[Dataset entries]
____________________

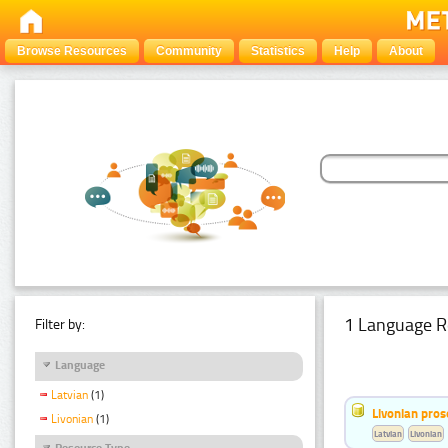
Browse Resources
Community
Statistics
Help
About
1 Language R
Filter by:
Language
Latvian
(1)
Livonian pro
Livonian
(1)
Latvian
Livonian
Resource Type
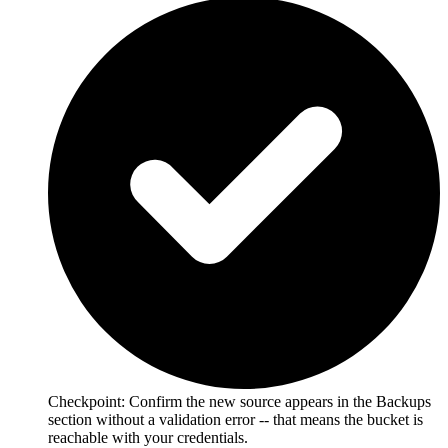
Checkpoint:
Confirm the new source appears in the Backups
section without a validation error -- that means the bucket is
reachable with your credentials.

____________________

PROBLEM
Repeat the text of all the records above word for word, leaving out the pictures.

SOLUTION TO THIS PROBLEM
Browse Resources
Community
Statistics
Help
About
1 Language R
Filter by:
Language
Latvian
(1)
Livonian pro
Livonian
(1)
Latvian
Livonian
Resource Type
Checkpoint:
Confirm the new source appears in the Backups
section without a validation error -- that means the bucket is
reachable with your credentials.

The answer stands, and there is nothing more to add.